_Objetivo da tarefa_
Diga se cada afirmação abaixo está de acordo com o texto fornecido, respondendo sim ou não e citando literalmente as palavras do texto que decidem a questão. (a) Os fatos corriqueiros são narrados por Spektor de modo gentil. (b) Na citação de Freud, o melancólico tem uma visão mais penetrante da verdade do que as pessoas que não são melancólicas. (c) No texto, a pergunta sobre a lucidez ser libertadora recebe como resposta apenas um "não".

A lucidez da descrição de fatos corriqueiros - narrados de modo impiedoso e crú por Spektor - exemplificam o olhar pouco gentil que o deprimido lança sobre o mundo. Um jeito de ver que aponta o tempo todo para a dura constatação de que a vida não é mais do que isto. Freud, em seu brilhante "Luto e Melancolia"[3] questiona porque um estado que percebe a realidade sem ilusões, como ela é, constiui-se como psicopatologia:


"Certamente, de alguma forma ele deve estar com toda razão, e descreve algo que é como lhe parece ser. (...) O paciente também nos parece justificado em fazer outras auto-acusações; apenas, ele dispõe de uma visão mais penetrante da verdade do que outras pessoas que não são melancólicas. Quando, em sua exacerbada auto-crítica, ele se descreve como mesquinho, egoísta, desonesto, carente de independência, alguém cujo objetivo tem sido ocultar as fraquezas de sua própria natureza, pode ser, até onde sabemos, que tenha chegado bem perto de se compreender a si mesmo; ficamos imaginando, tão-somente, por que um homem precisa adoecer para ter acesso a uma verdade dessa espécie." [3, p.252]


Freud nos faz uma excelente pergunta: por que o estado de lucidez pura -sobre si e sobre todas as coisas - se configura como psicopatologia? Ela não poderia ser libertadora? Minha resposta é controversa: Sim e não.

_Conteúdo dos dados_
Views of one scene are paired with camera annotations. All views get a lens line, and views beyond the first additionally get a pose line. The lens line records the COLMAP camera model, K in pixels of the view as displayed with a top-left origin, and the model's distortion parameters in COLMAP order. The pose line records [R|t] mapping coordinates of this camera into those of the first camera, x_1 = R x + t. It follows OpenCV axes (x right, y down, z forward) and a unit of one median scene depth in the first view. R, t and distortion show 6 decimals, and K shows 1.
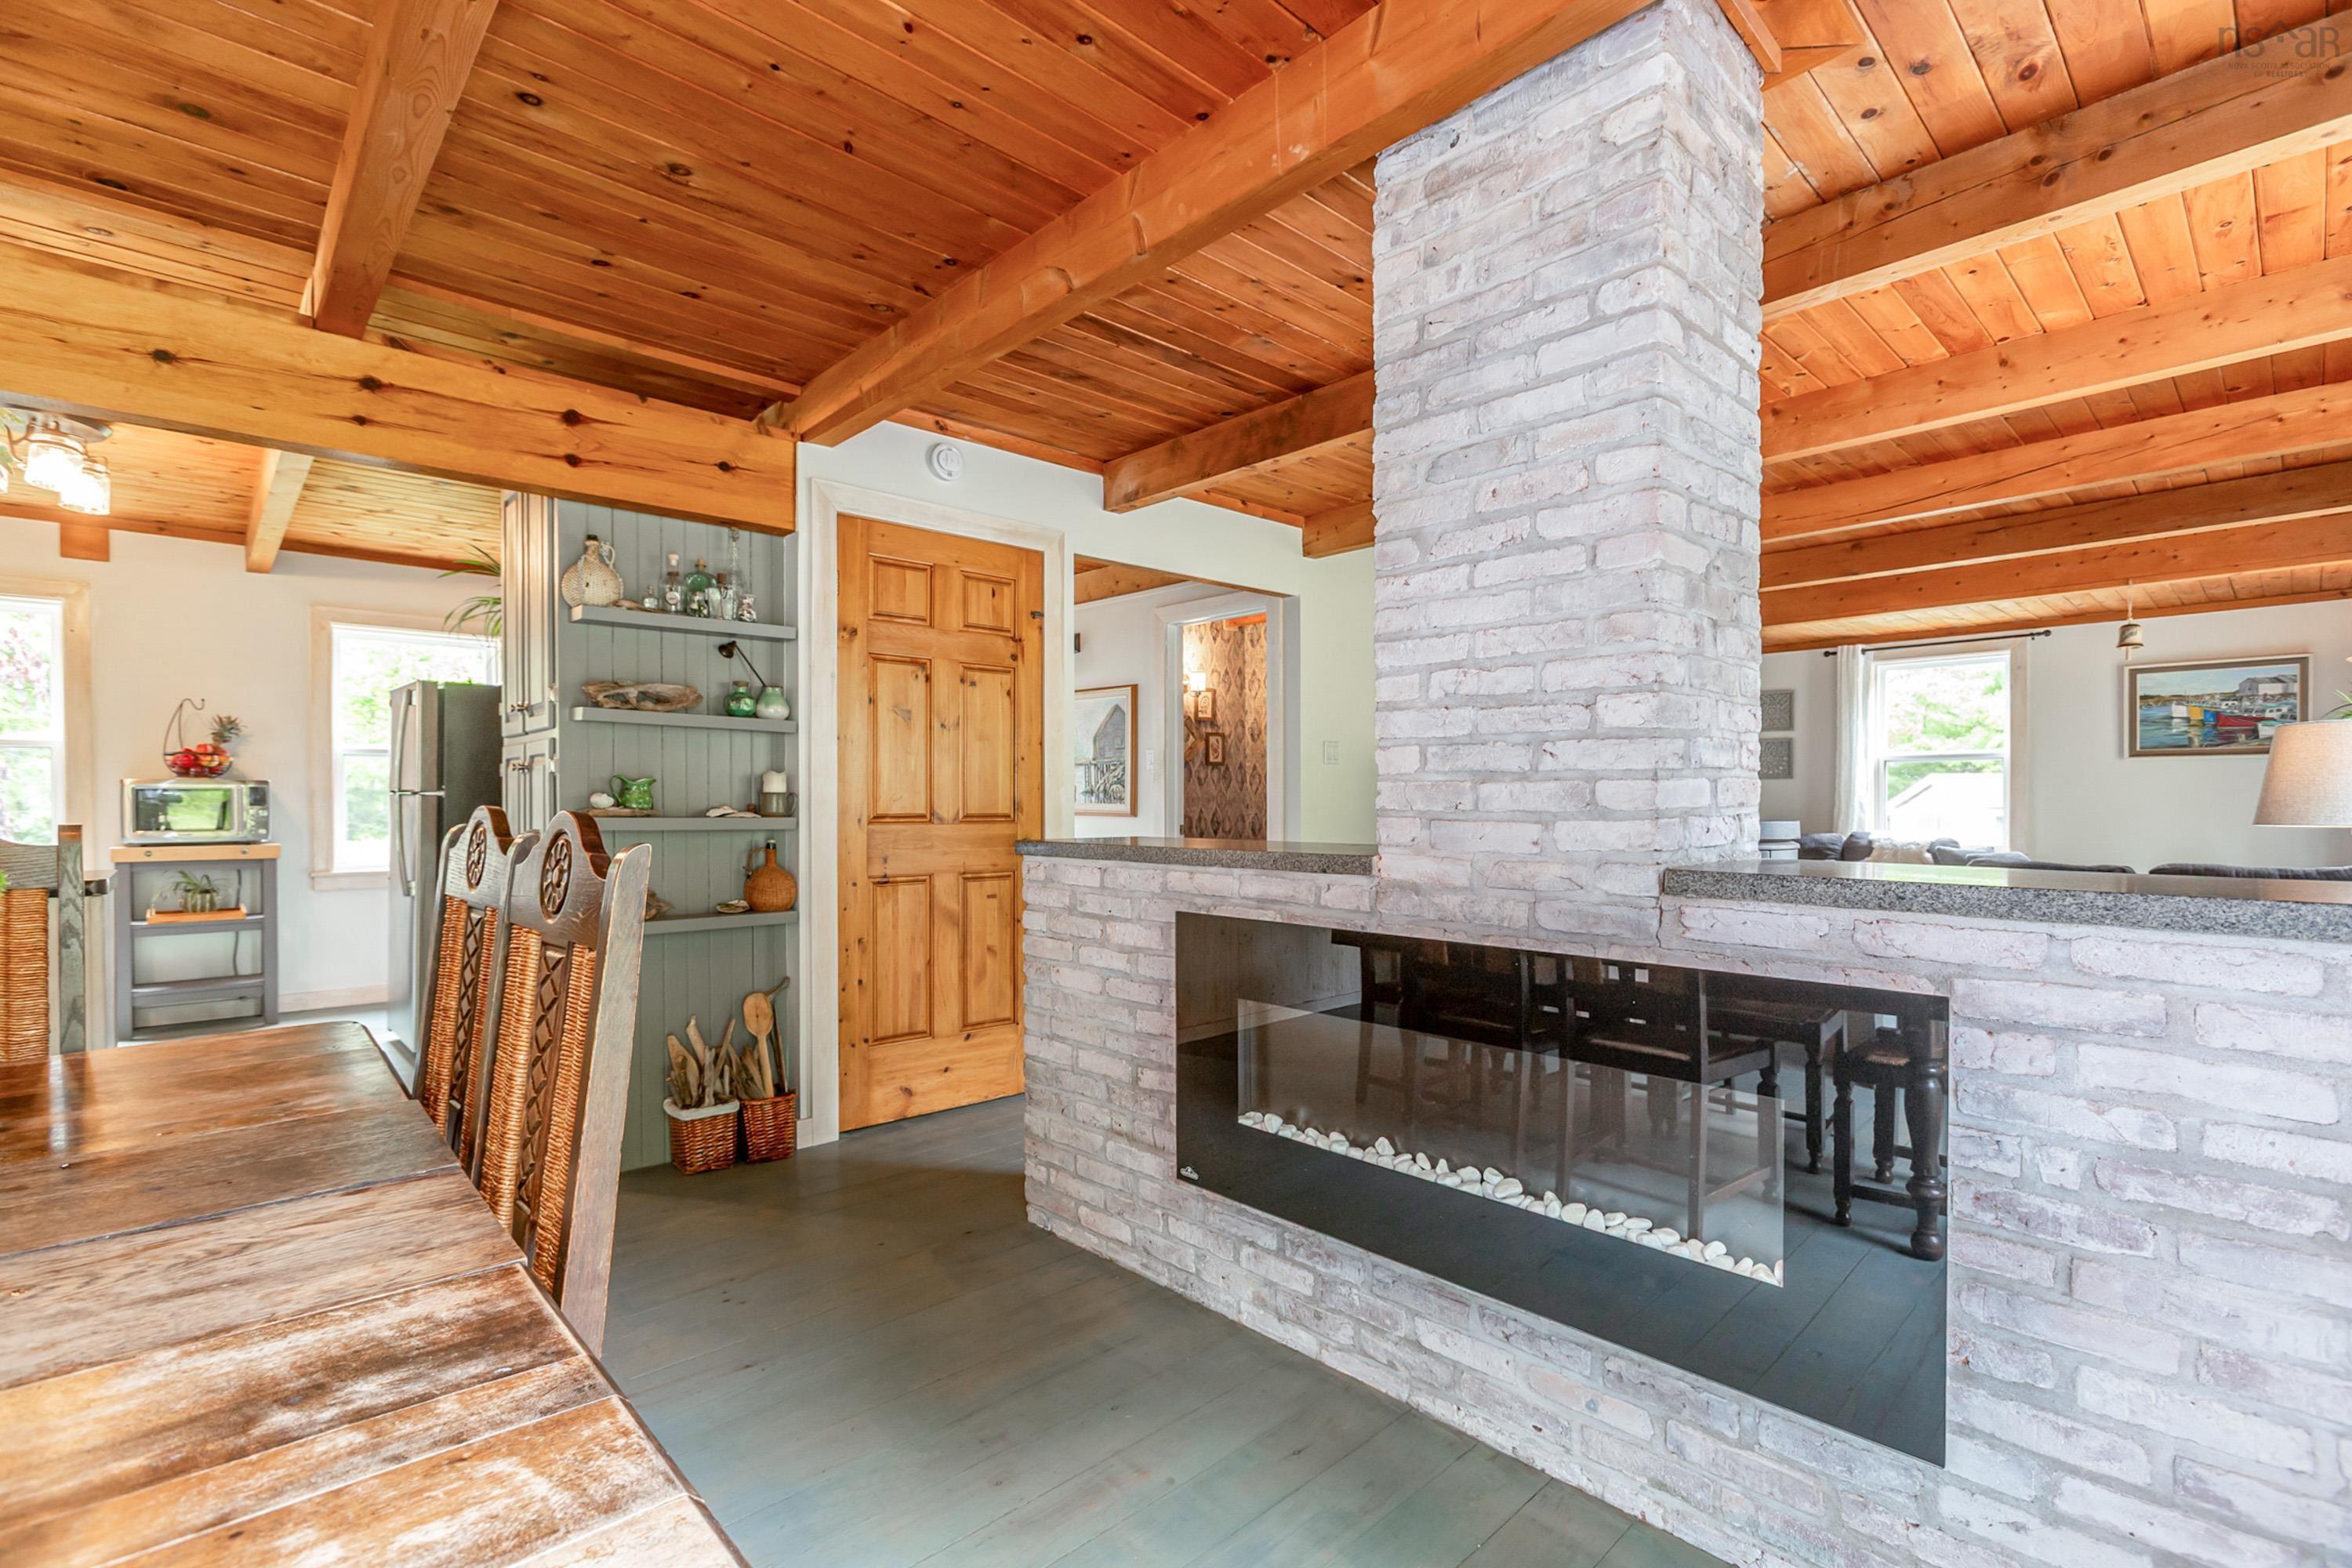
lens RADIAL K [[1070.6, 0, 1168.9], [0, 1070.6, 801.0], [0, 0, 1]] dist [-0.011959, 0.007253]
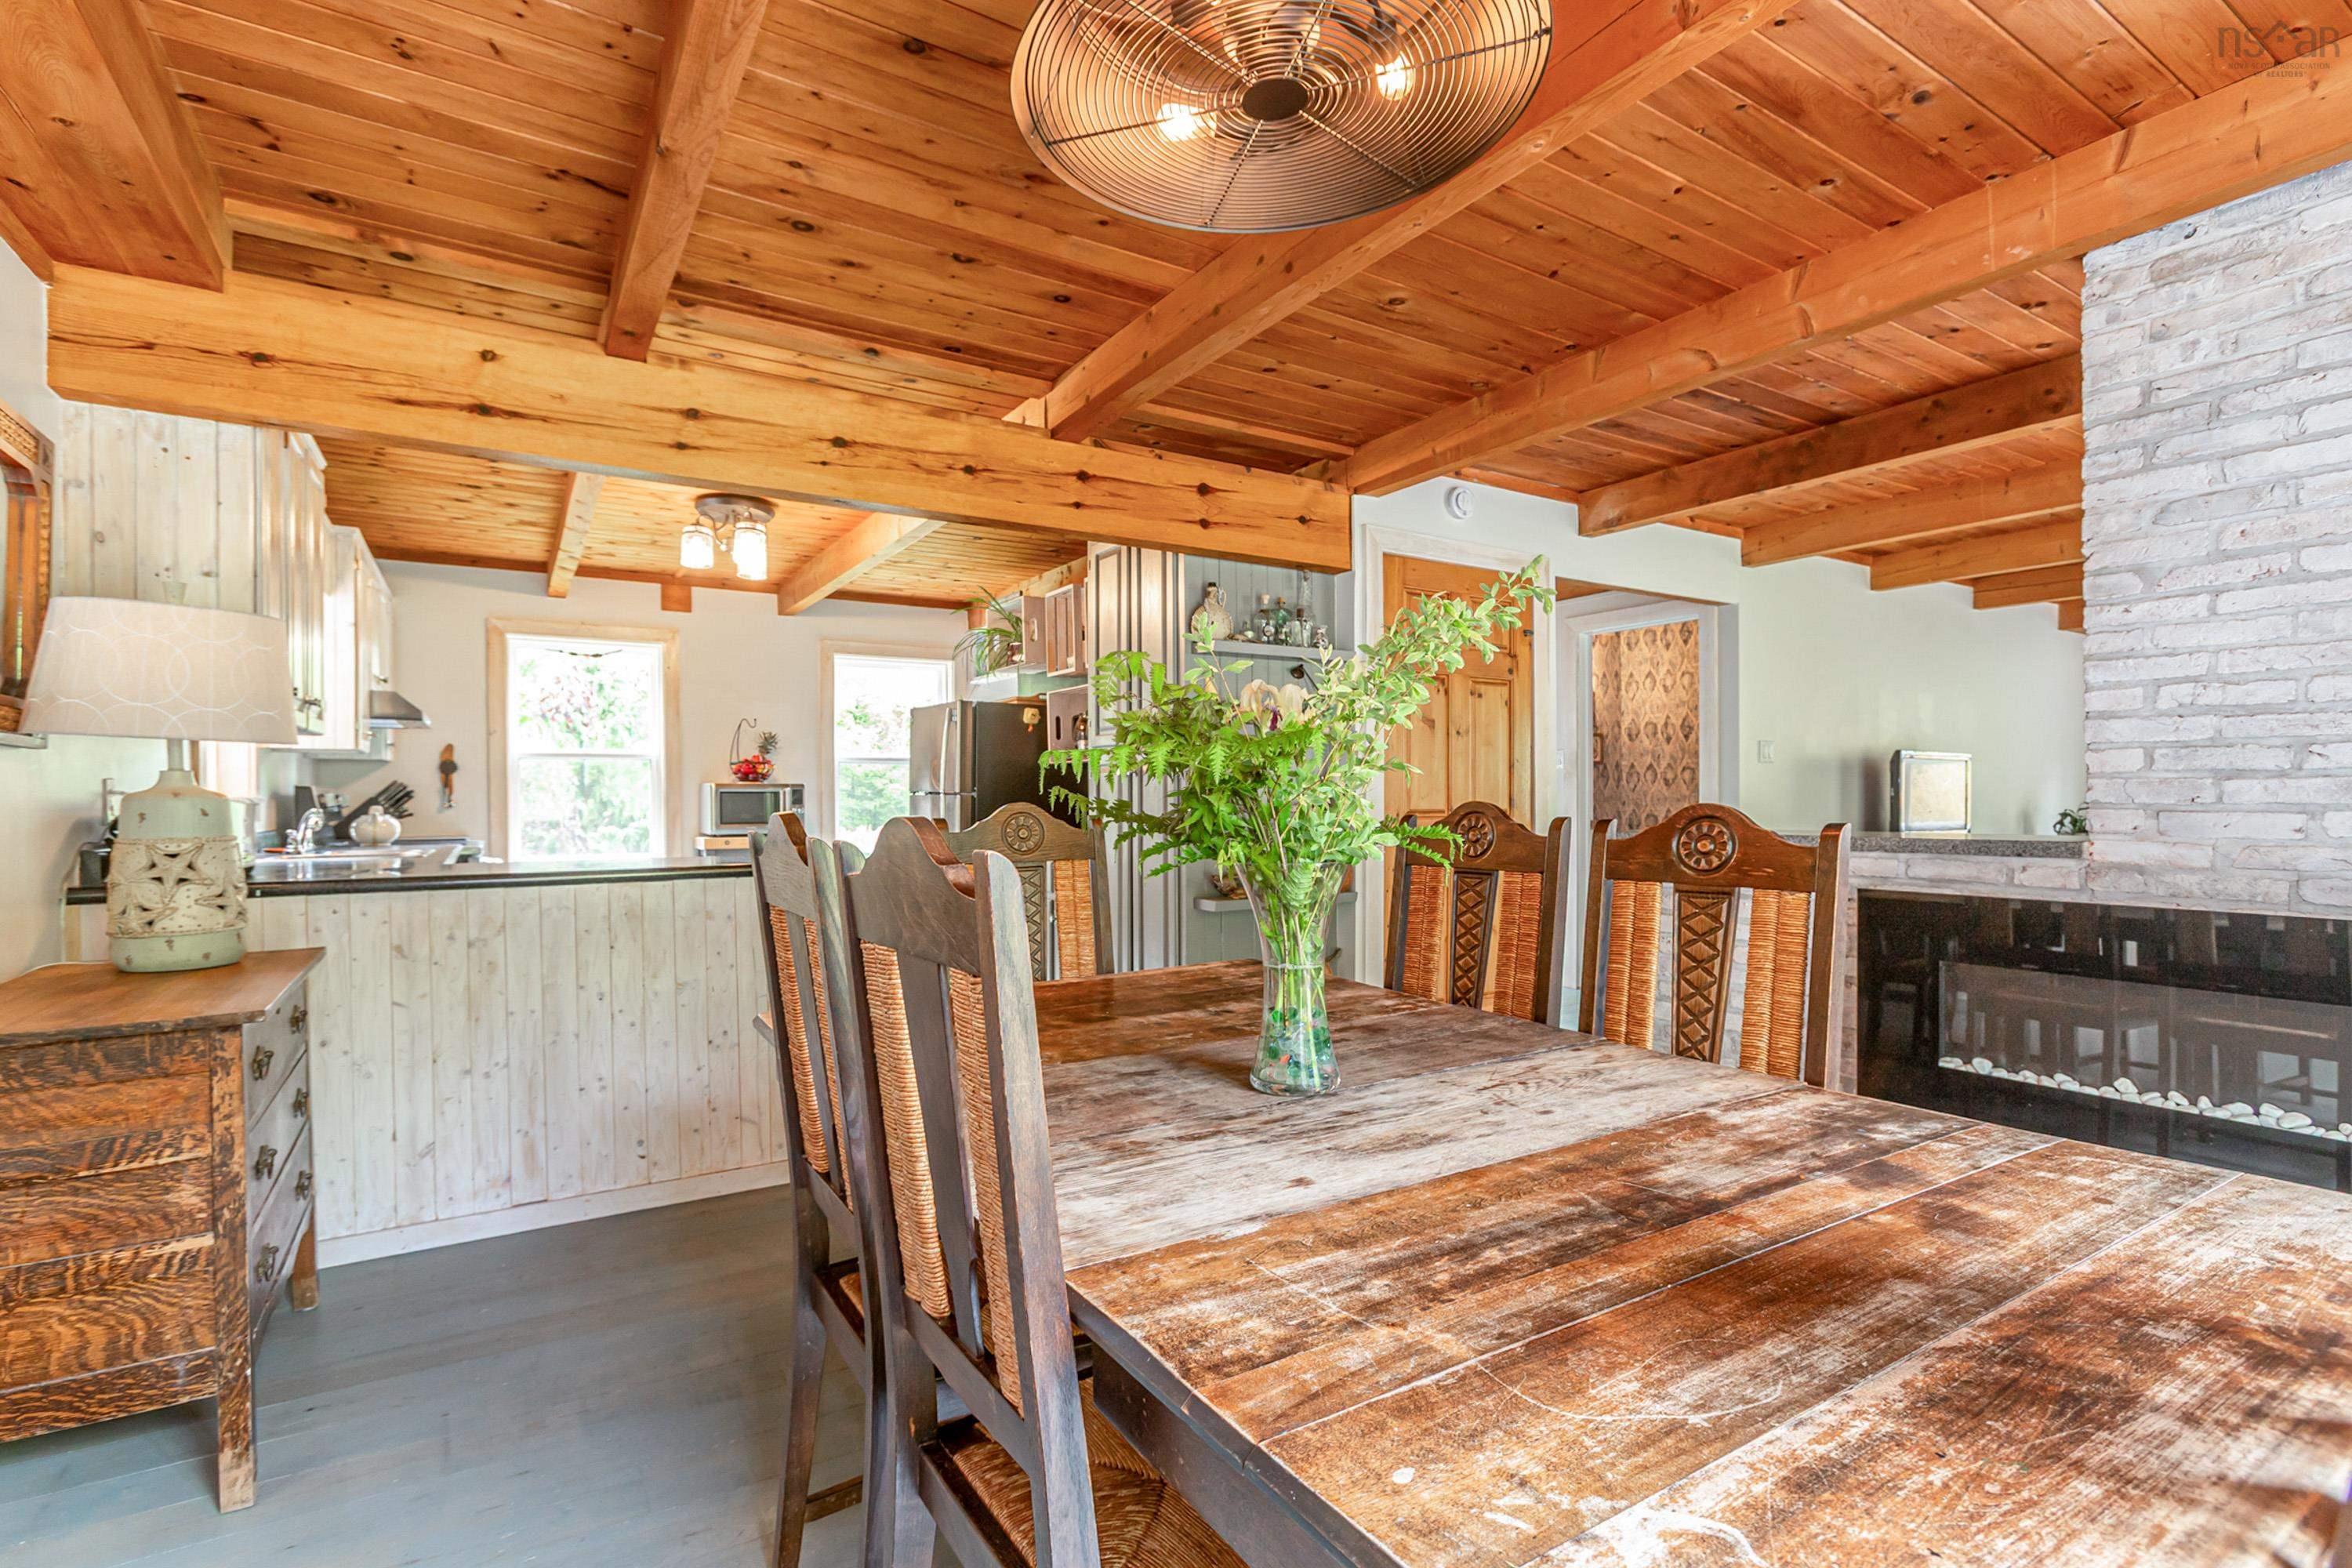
lens RADIAL K [[1070.6, 0, 1131.9], [0, 1070.6, 795.3], [0, 0, 1]] dist [-0.011959, 0.007253]
pose [[0.979674, -0.003155, -0.200572, -0.571609], [0.002260, 0.999986, -0.004691, 0.002771], [0.200584, 0.004142, 0.979668, -0.341852]]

_Solução_
(a) Não: «narrados de modo impiedoso»
(b) Sim: «ele dispõe de uma visão mais penetrante da verdade do que outras pessoas que não são melancólicas»
(c) Não: «Minha resposta é controversa: Sim e não.»